TAIPEI (Taiwan News) — The Senate's newly passed China competition bill presses for an investigation into the possibility that COVID-19 originated from a lab in Wuhan and the extent to which the U.S. government had funded dangerous gain of function (GoF) research at the facility.
On Tuesday, the Senate passed The Innovation and Competition Act of 2021 with a commanding majority of 68 to 32. Primarily designed to strengthen U.S. competitiveness with China in technology and research, it also includes a section calling for a report on the origins of the coronavirus pandemic.
Under a section titled "Report on the Origins of the COVID-19 Pandemic," the authors of the bill agreed with 13 other governments that the World Health Organization (WHO) team hand-picked by China to study the origins of the pandemic was "significantly delayed and lacked access to complete, original data and samples." They pointed out that following the team's conclusion in March that a lab accident was "extremely unlikely," WHO Director-General Dr. Tedros Adhanom Ghebreyesus said that the scientists had encountered "difficulties" in obtaining essential raw data and stressed that "all hypotheses remain on the table."
The bill emphasized that independent experts must have unfettered access to "all pertinent human, animal, and environmental data, live virus samples, research, and personnel involved in the early stages of the outbreak" to get to the bottom of how the pandemic started.
The senators then demanded that, no later than 180 days after the enactment of the act, the director of national intelligence coordinate with the secretary of state, secretary of health and human services, and secretary of energy on presenting the report to Congress on everything from the likely origin of the pandemic to any U.S. involvement in coronavirus research in China. In the first bullet point on the investigation into the origin, the senators required that the report provide a detailed analysis of information the U.S. has on the possibility that the virus started via zoonotic transmission, the Wuhan Institute of Virology (WIV), or any other source.
The report is also to include leading credible theories, steps taken to identify the source, description of relevant data the U.S. has requested, obligations Beijing has to report on such outbreaks, and efforts by China to impede an investigation, "including into a possible lab leak." The sixth item required in the report is an account of any intelligence the U.S. has on the WIV, its research on coronaviruses, particularly GoF programs, and any reported illnesses among lab staff that resembled COVID-19.
The last item called for a detailed breakdown on U.S. involvement with coronavirus research at the WIV, including U.S. government-backed research and funding as well as unofficial and backchannel diplomacy. It also requested a look at any U.S. funding of GoF research in China while it was under a moratorium from 2014 to 2017 and after it was lifted in 2017.
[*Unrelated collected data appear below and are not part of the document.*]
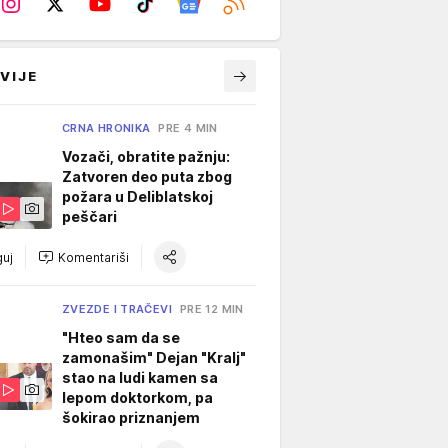
VIJE
CRNA HRONIKA
PRE 4 MIN
Vozači, obratite pažnju:
Zatvoren deo puta zbog
požara u Deliblatskoj
peščari
uj
Komentariši
ZVEZDE I TRAČEVI
PRE 12 MIN
"Hteo sam da se
zamonašim" Dejan "Kralj"
stao na ludi kamen sa
lepom doktorkom, pa
šokirao priznanjem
The section on any U.S. funding of GoF during and after the moratorium is to be provided in unclassified form but can include a classified annex. This report is to be delivered to four committees in the Senate and three in the House.
The term GoF refers to the practice of artificially increasing the transmissibility of a virus, but there is debate among the scientific community as to what constitutes GoF and whether the risks outweigh the purported benefits. When confronted on potential funding of GoF research at the WIV by Senator Rand Paul (R-KY) in March, NIH director Dr. Anthony Fauci said that his organization "has not ever and does not now fund gain of function research in the Wuhan Institute of Virology."
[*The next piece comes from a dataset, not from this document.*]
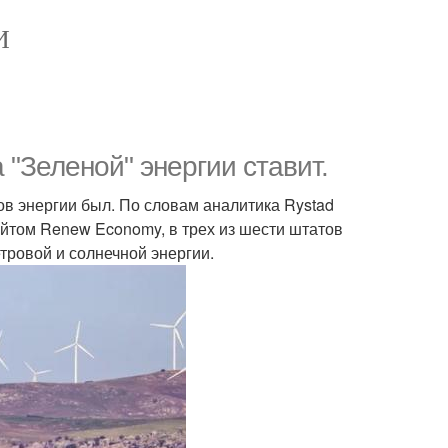
И
"Зеленой" энергии ставит.
 энергии был. По словам аналитика Rystad
айтом Renew Economy, в трех из шести штатов
ровой и солнечной энергии.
When the Obama administration placed a ban on funding for GoF research, it defined it as that which “may be reasonably anticipated to confer attributes to influenza, MERS, or SARS viruses such that the virus would have enhanced pathogenicity and/or transmissibility in mammals via the respiratory route.” However, in December of 2017, the ban was effectively ended with the green light given to research into enhanced potential pandemic pathogens (PPPs) or pathogens “resulting from the enhancement of the transmissibility and/or virulence of a pathogen."
Dr. Roger Ebright, a professor of chemistry and chemical biology at Rutgers University and biosafety expert, on May 18 was cited by the Washington Post as saying that the work being done on bat virus chimeras at the WIV with NIH funding channeled through the EcoHealth Alliance “was — unequivocally — gain-of-function research.” A Factcheck.org article on the debate over whether the NIH actually funded GoF research at the Wuhan lab presents points from scientists on both sides of the argument without reaching a definitive conclusion.